Metastatic pancreatic cancer is an unresectable form of pancreatic cancer that involves the spread of cancerous tissue from the initial site of tumorigenesis within the pancreas to distant organs, blood vessels, bones, or lymph nodes. Since there are few symptoms of the disease in its early stage and no general screening tools for the early detection of pancreatic cancer, most pancreatic cancers are diagnosed at an advanced stage.
Imaging of tumors within the pancreas is challenging due to the location of the pancreas deep within the abdomen behind the stomach and underneath the liver. Symptoms are often vague, including weight loss, jaundice, loss of appetite, nausea, stool changes, and the onset of diabetes.
While surgery is the preferred treatment for early-stage pancreatic cancers, metastatic pancreatic cancers are primarily treated by chemotherapy intended to shrink the size of the tumors and slow cancer growth. Common chemotherapies include the nucleoside analog Gemcitabine, albumin-bound paclitaxel (Abraxane), and inhibitor of the epidermal growth factor receptor erlotinib (Tarceva).
NantKWest is a clinical-stage immuno-oncology company that develops natural killer cell-based cancer immunotherapies, including the cell therapy that is entering phase 2 trials for the treatment of pancreatic cancer. NK cells, a subpopulation of white blood cells historically associated with the innate immune system, are capable of detecting and destroying abnormally altered cells, such as those suffering from viral infection or the genetic changes associated with cancer.
NantKWest is developing three types of NK-cell based therapies: (1) antibody-mediated, (2) chimeric antigen receptor-directed, and (3) a combination of these approaches. Their NK cells are modified to lack the expression of immunosuppressive receptors known as Killer Inhibitory Receptors (KIR) and to bear higher levels of the molecules perforin and granzyme which are used to destroy target cells including cancer cells.
The antibody-mediated NK cells express cell surface receptors known as CD16 that bind monoclonal antibodies. When antibodies targeting proteins on the surface of cancer cells are used in combination, these NK cells can migrate to and destroy cancerous tissue.
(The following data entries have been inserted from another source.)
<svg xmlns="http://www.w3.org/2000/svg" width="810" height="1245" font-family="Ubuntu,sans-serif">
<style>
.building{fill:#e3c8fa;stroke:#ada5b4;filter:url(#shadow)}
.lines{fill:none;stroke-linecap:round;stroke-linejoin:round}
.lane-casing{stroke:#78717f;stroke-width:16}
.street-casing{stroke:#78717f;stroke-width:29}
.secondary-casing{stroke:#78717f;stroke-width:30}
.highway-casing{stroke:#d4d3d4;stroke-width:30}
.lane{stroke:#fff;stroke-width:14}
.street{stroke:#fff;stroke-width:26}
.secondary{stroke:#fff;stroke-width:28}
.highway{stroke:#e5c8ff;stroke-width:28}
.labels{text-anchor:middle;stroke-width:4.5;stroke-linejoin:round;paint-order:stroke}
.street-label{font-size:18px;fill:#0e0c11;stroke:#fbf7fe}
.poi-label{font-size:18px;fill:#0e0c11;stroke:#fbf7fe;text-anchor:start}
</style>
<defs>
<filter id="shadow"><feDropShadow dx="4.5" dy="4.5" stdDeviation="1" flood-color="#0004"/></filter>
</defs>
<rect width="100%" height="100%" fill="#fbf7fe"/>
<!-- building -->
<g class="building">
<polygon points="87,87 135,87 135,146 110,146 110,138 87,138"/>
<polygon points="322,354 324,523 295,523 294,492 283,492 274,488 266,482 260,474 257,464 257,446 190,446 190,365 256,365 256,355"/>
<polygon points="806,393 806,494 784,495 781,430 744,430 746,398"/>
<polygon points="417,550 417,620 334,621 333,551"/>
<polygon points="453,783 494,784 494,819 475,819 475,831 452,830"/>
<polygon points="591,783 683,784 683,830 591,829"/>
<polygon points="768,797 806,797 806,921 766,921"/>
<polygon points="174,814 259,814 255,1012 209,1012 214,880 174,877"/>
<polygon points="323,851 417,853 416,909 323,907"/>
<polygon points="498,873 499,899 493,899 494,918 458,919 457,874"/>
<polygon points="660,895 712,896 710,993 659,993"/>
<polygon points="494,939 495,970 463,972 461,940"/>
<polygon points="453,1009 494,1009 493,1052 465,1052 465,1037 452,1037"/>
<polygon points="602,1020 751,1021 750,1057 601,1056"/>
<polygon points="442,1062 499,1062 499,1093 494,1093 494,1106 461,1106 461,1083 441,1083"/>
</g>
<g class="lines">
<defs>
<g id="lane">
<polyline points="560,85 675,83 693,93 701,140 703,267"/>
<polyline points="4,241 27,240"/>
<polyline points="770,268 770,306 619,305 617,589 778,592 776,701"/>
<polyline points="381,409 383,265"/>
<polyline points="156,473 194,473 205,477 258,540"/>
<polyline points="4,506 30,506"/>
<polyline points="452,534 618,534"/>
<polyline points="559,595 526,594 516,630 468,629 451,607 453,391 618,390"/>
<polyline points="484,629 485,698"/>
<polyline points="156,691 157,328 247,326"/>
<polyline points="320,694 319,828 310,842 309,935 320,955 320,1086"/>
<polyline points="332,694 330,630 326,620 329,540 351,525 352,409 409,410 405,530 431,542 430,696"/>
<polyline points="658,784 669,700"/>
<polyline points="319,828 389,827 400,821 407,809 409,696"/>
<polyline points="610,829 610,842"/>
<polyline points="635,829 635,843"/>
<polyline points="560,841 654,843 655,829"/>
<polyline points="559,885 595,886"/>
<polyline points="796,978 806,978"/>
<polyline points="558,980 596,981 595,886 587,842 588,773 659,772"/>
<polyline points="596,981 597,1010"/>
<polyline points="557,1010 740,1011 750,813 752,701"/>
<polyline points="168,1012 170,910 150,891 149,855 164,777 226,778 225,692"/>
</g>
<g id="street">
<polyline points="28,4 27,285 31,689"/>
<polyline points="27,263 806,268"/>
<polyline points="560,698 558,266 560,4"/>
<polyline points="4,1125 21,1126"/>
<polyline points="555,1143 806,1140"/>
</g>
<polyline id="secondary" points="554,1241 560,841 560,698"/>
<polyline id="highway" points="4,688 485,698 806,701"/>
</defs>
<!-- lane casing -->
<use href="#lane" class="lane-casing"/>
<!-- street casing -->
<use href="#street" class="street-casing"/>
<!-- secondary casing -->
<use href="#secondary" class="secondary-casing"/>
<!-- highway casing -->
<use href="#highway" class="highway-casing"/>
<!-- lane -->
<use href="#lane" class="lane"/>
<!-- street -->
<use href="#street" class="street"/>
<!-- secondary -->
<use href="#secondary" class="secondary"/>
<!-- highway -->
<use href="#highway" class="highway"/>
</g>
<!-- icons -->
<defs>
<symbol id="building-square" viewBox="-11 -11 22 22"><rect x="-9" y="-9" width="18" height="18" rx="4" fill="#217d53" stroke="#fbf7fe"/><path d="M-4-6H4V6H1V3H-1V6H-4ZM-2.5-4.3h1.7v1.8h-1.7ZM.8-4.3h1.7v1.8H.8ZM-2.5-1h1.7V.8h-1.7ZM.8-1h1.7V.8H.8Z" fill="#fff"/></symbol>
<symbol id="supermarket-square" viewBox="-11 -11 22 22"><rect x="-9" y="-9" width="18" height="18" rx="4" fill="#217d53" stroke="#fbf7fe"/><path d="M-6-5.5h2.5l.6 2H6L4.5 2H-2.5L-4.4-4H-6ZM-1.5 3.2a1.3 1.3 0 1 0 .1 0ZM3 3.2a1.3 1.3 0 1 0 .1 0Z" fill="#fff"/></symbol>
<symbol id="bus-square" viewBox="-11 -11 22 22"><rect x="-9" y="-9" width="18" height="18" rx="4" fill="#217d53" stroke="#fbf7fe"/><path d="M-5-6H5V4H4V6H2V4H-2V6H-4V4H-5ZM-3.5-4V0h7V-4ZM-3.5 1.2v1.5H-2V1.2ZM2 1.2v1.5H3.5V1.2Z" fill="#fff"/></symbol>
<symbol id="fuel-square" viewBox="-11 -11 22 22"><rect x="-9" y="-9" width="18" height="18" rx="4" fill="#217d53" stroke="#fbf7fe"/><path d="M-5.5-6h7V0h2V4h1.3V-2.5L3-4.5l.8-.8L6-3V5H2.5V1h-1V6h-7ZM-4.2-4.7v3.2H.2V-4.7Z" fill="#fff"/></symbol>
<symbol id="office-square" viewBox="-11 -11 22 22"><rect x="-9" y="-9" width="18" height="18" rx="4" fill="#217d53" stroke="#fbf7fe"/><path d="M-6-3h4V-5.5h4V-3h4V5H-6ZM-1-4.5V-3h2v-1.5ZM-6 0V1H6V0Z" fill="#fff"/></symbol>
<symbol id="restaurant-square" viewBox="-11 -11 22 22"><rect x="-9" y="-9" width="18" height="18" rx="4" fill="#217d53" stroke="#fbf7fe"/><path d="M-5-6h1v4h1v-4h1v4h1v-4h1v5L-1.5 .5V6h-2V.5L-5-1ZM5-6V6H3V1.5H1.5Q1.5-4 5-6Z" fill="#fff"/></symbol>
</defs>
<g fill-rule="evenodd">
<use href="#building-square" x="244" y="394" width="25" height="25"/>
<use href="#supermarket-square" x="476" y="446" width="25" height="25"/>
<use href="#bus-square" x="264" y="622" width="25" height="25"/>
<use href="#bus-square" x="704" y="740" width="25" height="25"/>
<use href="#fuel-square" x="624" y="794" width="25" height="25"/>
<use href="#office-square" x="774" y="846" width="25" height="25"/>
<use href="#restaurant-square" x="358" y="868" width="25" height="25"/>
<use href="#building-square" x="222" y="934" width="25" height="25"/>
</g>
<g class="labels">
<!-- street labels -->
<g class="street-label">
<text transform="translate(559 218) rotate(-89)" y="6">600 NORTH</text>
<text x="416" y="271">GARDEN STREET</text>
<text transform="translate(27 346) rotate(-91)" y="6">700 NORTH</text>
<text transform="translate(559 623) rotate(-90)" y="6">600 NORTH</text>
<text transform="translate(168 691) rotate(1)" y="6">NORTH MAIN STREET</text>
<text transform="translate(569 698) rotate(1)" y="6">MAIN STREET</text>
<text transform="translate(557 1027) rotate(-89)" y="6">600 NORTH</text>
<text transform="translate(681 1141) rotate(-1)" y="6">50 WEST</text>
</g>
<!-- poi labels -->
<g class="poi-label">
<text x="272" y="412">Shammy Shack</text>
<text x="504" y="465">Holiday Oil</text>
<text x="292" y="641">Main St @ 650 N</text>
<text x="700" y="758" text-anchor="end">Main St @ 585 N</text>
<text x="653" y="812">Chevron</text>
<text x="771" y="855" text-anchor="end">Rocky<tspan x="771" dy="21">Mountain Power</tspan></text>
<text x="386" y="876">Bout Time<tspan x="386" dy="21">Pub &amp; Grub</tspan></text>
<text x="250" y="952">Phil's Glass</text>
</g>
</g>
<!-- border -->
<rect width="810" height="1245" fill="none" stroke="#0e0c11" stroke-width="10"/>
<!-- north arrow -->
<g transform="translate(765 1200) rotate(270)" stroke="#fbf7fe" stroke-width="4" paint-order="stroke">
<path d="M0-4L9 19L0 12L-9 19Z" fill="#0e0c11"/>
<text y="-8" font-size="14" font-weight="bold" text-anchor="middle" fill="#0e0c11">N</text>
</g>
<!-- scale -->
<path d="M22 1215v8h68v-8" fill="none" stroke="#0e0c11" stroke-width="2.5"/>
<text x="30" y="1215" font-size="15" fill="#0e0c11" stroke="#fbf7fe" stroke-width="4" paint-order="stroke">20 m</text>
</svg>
The chimeric antigen receptor-directed cells bear highly specific receptor proteins, known as chimeric antigen receptors, that target unique molecules on the surface of cancer cells. The interaction between these NK cells and cancer cells leads to the destruction of cancerous tissue.
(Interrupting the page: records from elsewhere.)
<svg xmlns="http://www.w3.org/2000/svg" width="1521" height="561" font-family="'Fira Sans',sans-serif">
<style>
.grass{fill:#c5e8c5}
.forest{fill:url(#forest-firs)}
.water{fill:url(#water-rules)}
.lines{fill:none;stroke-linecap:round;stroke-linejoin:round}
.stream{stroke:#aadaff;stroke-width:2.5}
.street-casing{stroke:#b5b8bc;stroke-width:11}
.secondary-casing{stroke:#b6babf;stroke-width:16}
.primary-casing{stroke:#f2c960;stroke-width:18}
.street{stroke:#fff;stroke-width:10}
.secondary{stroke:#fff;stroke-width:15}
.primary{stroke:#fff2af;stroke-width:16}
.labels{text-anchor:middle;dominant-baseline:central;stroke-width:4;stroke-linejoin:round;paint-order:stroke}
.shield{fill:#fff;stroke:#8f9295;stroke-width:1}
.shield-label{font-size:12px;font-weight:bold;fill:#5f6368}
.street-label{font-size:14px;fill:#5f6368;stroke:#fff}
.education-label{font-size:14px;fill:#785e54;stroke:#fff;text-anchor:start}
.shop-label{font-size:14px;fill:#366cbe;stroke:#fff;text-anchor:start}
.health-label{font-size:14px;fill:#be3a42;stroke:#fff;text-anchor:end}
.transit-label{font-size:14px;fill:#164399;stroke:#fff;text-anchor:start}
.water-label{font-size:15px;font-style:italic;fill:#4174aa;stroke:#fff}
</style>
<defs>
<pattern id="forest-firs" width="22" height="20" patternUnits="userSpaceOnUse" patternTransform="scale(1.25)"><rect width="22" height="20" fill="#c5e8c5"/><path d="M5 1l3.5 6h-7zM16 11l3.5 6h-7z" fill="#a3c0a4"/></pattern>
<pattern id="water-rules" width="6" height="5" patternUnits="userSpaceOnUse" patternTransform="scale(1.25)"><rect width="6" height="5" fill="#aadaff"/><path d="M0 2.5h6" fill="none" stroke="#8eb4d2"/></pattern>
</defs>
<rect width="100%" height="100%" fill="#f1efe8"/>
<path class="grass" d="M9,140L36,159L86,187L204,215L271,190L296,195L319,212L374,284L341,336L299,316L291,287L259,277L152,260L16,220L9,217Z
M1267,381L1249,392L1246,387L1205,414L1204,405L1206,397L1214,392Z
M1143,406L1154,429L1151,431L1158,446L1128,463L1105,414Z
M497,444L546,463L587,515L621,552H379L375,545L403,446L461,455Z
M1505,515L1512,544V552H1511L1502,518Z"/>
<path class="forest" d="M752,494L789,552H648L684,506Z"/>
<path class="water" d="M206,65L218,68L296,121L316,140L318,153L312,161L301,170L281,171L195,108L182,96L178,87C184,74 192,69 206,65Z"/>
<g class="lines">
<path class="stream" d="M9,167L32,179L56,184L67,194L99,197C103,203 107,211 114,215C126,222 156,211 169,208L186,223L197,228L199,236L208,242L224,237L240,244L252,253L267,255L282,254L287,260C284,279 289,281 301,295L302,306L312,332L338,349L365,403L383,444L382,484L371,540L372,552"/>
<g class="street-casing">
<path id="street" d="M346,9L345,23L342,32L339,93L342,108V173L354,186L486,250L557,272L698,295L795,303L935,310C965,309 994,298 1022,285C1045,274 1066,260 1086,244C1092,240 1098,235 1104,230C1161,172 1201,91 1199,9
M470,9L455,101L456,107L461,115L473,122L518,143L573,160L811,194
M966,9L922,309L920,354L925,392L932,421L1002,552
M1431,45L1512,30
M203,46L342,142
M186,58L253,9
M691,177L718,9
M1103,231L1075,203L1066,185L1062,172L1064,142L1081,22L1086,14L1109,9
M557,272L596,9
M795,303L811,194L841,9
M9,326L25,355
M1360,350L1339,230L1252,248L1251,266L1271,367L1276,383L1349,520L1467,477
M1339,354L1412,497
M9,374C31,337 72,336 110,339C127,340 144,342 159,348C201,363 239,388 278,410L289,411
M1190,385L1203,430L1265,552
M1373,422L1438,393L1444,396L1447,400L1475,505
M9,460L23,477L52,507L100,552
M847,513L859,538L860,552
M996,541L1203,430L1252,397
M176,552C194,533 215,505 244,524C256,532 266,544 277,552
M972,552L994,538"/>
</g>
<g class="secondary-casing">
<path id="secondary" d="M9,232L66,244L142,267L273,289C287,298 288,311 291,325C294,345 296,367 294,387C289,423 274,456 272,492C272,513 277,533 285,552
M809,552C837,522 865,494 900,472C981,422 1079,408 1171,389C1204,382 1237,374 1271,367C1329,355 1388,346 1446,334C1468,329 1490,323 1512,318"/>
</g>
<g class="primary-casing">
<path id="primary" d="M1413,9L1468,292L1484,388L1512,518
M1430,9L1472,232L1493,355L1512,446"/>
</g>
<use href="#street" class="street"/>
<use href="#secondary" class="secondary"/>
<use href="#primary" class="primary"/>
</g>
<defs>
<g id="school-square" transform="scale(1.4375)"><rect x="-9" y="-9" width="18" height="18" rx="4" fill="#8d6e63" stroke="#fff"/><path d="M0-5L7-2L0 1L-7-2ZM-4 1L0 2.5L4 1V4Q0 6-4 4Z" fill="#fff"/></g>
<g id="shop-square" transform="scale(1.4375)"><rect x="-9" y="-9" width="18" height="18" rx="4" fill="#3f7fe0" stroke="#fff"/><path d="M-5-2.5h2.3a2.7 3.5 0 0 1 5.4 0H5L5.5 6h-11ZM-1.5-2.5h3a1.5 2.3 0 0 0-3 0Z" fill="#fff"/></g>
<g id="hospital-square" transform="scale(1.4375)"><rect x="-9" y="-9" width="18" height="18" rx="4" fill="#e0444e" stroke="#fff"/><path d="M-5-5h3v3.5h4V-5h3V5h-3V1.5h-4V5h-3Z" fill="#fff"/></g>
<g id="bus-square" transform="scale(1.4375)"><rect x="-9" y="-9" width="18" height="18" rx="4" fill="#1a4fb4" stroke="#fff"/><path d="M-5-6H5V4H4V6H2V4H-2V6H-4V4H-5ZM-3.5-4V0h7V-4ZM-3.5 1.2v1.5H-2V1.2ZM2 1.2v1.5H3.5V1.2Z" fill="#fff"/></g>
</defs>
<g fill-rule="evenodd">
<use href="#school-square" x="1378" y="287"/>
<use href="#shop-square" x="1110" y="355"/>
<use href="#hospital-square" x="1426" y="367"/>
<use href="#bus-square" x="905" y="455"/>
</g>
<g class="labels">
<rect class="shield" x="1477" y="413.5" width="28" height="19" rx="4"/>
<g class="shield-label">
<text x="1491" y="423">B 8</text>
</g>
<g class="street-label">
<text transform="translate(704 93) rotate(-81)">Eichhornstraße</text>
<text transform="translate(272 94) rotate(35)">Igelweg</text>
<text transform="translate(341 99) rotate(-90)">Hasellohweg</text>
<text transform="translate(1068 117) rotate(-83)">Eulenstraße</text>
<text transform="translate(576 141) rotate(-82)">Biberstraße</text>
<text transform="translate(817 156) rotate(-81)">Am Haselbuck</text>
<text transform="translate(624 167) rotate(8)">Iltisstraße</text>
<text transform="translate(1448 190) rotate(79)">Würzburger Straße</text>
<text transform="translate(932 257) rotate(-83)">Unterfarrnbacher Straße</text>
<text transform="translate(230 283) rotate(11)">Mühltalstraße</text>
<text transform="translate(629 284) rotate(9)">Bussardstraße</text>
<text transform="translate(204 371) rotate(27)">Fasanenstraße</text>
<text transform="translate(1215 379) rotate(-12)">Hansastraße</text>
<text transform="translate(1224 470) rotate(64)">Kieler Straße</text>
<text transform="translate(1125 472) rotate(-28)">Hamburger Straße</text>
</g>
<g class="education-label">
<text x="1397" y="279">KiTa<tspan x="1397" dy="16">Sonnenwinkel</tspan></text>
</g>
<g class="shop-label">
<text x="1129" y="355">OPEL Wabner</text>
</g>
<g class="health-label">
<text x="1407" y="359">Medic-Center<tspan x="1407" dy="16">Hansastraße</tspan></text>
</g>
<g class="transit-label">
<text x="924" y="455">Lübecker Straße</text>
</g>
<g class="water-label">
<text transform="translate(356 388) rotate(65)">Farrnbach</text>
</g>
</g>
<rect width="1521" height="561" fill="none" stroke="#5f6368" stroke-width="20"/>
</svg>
The patient with a complete resolution of metastatic pancreatic cancer was treated with NK cells combining both of these approaches and targeted against the cancer-associated protein PD-L1.
Pre-clinical models have previously used IL-15 to augment the anti-cancer response of CD8+ T cells, and a phase I clinical trial initiated in 2009 by the National Institutes of Health evaluated the efficacy of IL-15 for the treatment of metastatic renal cell carcinoma and melanoma. IL-15 signaling is known to have an important role in the development of NK cells and in the activation and proliferation of T cells and NK cells.
A related immune cell subset known as invariant natural killer T (iNKT) cells are also being evaluated as a potential therapy for solid tumors, and will be entering human trials in 2020.